I disagree regarding Touch math. I have worked with struggling math students, some of them did end up in special ed. For them to touch the bigger number and count on to add works well. I have spent a lot of time teaching students how to memorize multiplication facts. In all the years I've been in schools, I had one boy who could NOT memorize facts. However, he could multiply using touch math faster than most of the other students could doing it the traditional way. The dots may be imaginary to those of us who don't need them, but are a great support for the students who do.
We were talking about this today at lunch. (OK, I admit, I started the conversation.)
One of the new teachers showed us an entirely different method, dealing with counting boxes in a grid. We looked at it for a minute or two, and I realized it was a form of FOIL using place value.
Pretty cool (like Lattice... as much as I hate it, I'm not denying the "pretty cool" factor.) But not something I would ever consider teaching.

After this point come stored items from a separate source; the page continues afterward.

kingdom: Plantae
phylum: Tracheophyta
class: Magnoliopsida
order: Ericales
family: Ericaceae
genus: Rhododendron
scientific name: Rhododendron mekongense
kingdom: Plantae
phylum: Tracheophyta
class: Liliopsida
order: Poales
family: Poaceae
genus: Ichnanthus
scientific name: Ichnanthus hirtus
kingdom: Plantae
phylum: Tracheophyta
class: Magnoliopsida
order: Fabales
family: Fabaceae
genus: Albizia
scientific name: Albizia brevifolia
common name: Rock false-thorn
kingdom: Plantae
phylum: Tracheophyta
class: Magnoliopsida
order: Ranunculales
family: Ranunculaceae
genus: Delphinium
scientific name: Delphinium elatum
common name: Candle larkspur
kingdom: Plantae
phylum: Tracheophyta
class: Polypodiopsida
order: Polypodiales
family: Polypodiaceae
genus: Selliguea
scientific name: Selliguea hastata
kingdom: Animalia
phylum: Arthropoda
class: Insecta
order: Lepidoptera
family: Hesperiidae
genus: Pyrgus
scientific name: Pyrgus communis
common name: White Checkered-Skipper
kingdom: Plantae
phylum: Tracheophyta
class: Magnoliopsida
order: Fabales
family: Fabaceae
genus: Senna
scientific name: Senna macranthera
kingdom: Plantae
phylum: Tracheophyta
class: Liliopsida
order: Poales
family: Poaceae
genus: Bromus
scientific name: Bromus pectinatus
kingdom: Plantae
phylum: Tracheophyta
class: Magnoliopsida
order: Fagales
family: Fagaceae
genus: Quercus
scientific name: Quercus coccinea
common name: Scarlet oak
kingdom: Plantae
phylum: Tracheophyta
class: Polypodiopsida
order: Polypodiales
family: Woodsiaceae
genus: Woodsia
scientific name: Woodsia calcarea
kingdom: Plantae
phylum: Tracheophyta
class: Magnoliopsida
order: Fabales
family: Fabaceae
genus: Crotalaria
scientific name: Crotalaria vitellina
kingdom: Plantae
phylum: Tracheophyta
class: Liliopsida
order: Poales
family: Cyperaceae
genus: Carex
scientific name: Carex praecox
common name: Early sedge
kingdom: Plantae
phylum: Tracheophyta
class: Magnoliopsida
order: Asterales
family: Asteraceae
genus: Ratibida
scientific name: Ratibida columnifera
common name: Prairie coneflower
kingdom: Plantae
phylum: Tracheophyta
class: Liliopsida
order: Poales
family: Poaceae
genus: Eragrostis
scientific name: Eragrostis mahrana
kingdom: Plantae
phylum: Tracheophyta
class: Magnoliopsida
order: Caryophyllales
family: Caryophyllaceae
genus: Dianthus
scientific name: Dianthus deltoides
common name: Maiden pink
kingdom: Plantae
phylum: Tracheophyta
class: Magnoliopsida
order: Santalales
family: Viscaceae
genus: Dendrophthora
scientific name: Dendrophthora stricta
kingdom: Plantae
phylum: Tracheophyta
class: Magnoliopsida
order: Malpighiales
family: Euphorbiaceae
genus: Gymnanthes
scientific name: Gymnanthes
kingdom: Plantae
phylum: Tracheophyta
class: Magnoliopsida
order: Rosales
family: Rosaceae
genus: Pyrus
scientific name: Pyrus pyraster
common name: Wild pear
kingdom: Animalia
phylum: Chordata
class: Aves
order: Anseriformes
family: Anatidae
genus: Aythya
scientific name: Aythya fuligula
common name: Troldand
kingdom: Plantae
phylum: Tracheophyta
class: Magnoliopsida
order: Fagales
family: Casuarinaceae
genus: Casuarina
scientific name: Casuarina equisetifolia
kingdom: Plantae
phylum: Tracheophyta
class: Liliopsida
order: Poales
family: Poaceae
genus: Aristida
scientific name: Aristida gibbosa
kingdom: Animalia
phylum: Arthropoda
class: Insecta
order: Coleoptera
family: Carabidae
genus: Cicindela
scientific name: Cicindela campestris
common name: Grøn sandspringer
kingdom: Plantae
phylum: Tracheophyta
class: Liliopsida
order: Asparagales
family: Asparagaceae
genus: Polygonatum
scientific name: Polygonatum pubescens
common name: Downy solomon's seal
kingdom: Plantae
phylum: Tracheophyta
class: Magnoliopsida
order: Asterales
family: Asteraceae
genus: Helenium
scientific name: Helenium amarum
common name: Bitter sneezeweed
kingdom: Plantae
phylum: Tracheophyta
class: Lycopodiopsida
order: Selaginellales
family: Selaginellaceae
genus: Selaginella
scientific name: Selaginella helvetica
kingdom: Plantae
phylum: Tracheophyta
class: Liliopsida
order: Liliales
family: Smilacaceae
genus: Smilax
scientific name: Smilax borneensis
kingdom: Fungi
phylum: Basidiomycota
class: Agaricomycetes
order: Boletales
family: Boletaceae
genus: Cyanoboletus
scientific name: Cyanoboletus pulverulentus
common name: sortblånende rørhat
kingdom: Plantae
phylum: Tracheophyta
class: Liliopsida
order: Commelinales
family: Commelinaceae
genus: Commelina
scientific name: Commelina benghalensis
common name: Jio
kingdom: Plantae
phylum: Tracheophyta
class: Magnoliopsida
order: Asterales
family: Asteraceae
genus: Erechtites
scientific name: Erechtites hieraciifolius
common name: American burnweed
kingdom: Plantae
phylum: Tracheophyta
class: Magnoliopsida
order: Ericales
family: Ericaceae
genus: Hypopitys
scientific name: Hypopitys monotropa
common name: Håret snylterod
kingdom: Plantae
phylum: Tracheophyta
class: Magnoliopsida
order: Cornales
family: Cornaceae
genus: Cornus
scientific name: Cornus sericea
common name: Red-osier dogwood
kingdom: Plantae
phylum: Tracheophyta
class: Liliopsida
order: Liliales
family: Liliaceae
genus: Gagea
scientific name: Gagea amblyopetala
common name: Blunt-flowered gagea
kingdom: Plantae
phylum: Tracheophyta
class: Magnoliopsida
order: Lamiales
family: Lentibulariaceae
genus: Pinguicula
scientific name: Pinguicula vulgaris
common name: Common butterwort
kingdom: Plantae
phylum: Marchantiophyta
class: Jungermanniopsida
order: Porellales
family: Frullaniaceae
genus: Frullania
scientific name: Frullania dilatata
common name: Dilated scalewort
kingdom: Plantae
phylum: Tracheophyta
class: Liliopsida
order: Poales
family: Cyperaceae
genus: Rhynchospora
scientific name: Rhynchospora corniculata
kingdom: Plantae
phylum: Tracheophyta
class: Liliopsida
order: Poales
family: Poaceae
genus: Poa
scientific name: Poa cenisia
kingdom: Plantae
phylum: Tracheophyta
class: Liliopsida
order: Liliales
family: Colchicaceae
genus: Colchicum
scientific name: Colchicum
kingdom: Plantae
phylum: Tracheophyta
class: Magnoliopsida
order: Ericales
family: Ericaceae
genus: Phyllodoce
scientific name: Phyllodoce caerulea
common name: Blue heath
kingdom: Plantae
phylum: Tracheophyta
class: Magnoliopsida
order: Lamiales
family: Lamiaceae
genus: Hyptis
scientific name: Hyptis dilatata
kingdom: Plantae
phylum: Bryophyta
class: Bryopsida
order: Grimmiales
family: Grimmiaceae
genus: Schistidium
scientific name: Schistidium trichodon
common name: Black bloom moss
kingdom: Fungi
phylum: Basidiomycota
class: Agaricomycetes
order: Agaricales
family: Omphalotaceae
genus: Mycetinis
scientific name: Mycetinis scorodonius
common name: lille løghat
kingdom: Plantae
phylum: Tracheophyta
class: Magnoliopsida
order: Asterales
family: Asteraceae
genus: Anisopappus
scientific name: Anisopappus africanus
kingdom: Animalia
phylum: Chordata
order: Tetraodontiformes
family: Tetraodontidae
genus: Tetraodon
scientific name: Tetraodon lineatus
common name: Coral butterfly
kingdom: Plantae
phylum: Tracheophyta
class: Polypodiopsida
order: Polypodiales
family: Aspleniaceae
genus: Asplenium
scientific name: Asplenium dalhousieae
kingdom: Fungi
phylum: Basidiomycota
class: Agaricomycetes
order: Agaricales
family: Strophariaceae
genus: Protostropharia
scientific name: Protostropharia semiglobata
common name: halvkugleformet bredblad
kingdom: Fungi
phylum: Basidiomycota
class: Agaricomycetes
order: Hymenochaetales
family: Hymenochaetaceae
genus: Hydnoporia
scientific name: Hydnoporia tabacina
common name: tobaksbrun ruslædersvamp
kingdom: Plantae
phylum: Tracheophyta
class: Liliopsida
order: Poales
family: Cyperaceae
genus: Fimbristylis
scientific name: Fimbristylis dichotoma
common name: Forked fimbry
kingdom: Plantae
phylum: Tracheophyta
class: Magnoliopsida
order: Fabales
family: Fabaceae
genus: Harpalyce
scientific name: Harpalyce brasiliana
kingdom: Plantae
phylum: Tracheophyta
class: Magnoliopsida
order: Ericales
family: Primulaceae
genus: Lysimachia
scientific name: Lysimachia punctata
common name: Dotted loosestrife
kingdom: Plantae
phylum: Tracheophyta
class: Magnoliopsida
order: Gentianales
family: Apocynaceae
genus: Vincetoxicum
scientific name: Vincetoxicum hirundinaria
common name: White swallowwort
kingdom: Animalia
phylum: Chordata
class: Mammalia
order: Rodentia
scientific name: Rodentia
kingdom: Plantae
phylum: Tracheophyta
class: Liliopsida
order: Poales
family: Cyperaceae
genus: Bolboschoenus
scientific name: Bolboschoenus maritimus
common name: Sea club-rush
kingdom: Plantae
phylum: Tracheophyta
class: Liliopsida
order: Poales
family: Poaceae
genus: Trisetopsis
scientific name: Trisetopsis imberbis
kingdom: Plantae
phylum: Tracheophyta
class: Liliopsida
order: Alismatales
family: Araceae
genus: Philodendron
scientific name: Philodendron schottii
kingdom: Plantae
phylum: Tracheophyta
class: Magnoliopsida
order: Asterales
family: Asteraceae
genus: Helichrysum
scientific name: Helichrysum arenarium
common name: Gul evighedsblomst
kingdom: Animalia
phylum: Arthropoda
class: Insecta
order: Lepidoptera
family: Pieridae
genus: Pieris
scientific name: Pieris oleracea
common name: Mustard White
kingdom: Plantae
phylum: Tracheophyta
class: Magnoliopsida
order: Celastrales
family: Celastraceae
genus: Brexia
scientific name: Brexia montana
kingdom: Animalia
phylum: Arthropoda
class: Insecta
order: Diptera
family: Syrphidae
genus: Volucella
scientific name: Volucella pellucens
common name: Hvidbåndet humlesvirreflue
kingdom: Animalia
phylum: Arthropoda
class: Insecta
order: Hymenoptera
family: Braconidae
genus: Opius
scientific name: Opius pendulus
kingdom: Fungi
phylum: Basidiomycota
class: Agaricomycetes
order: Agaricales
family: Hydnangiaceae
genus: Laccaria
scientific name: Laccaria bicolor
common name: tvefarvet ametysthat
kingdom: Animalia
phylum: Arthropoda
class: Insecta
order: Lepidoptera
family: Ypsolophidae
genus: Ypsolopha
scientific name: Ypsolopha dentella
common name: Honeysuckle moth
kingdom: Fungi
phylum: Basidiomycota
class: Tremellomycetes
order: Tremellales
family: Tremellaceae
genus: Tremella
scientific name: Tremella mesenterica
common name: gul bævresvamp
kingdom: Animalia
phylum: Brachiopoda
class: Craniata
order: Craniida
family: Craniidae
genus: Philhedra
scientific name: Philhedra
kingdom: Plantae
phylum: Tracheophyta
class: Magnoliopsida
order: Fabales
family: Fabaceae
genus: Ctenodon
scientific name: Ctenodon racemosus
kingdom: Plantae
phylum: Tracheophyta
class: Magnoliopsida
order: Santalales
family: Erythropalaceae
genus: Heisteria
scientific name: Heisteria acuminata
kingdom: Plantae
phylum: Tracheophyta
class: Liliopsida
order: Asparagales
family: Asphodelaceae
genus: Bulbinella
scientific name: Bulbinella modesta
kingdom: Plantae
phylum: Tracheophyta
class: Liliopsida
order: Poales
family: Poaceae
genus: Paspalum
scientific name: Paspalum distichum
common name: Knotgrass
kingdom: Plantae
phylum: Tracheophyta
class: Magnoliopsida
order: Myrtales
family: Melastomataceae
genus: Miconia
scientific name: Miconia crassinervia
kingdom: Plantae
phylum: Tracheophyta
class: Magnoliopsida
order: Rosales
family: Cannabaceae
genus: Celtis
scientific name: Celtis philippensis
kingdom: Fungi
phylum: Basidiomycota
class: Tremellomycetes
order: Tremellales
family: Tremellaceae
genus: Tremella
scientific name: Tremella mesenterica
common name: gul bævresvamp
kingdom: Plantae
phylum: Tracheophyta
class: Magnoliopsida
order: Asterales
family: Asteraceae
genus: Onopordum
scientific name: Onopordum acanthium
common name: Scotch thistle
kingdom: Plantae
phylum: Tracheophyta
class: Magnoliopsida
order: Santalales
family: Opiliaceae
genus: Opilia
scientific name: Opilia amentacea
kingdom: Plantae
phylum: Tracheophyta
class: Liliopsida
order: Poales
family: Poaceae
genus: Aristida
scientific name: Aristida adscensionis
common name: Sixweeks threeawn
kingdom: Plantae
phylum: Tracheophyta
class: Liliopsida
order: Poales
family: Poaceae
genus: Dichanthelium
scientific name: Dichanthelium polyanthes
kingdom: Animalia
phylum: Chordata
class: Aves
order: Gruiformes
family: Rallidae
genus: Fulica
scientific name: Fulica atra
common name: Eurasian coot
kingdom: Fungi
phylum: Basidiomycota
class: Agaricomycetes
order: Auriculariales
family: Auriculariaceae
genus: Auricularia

Lattice multiplication, not TouchMath.
Your reply is off-topic. The discussion was about the algorithm for multi-digit multiplication versus 'the lattice method'. It is accurate that some students benefit from a kinesthetic approach to memorizing facts, nonetheless, a student must apply effort, no matter the method of memorizing the facts. And using TouchMath is a method of memorization. The students understand the underlying concept of adding the same number multiple times whether using TouchMath or not. When a student uses TouchMath to recall multiplication facts, he or she has memorized skip counting for the digits 1-9. Research has demonstrated that thinking "multiplicatively" forms new thought pathways in the brain and a deeper understanding of the processes of math. A student must be able to recall multiplication facts AND understand re-grouping in order to successfully process multi-digit multiplication problems!
Yeah, I've seen that too and agree. Teach the concept, not a trick!
We tend to be OK with people being a bit off-topic here. I was discussing my frustrations with Lattice; like most people here, I'm entirely open to the conversation taking some turns.
That's the way of most conversations. And most of us here are open to that reality.
I agree with Alice, Upstream: on A to Z as in life, discussions don't necessarily proceed strictly linearly. In any case, it wasn't kab164 who introduced the topic of TouchMath (on the value of which, actually, you and kab164 seem to agree), but an earlier poster to whose disparagement of TouchMath kab164 was responding.
I understand that most conversations take turns but there is usually
a connection. i still see very little relation between my post and your response. You only mention TouchMath in relation to multiplication and addition and don't mention lattice method at all. When I went back and read some other posts I saw mention of TouchMath. It just wasn't apparent in your response. Not trying to be snarky, just didn't seem related.
Thanks, I see what you mean about responding to a different post. I really wasn't trying to be mean or a "B"! Yes, TouchMath works for many kids, maybe because it extends the transition from concrete to abstract. I do think very linearly and will remember that new posts don't necessarily respond to my entire previous post, but maybe just part of it, as Alice's did.
And you probably picked up on my frustration with "methods" being taught in place of concepts. I think that concepts are what allow all learners to recall content that was learned previously but has not been used recently. And that is how we build on and apply knowledge throughout life.
No worries, Upstream: just trying to ensure that poor kab isn't smarting under discredit where discredit wasn't due.
Well my wife teaches Lattice and says that if her kids arent picking up lattice she teaches them the singapore method which is similar to lattice (as it teaches them to use the box). Lattice combined with Singapore should help.
Sep 21, 2013
I know nothing about Singapore.
But I do know that the traditional algorithm prepares kids for upper level math.
Does Singapore? Not being snarky; I honestly know nothing about it.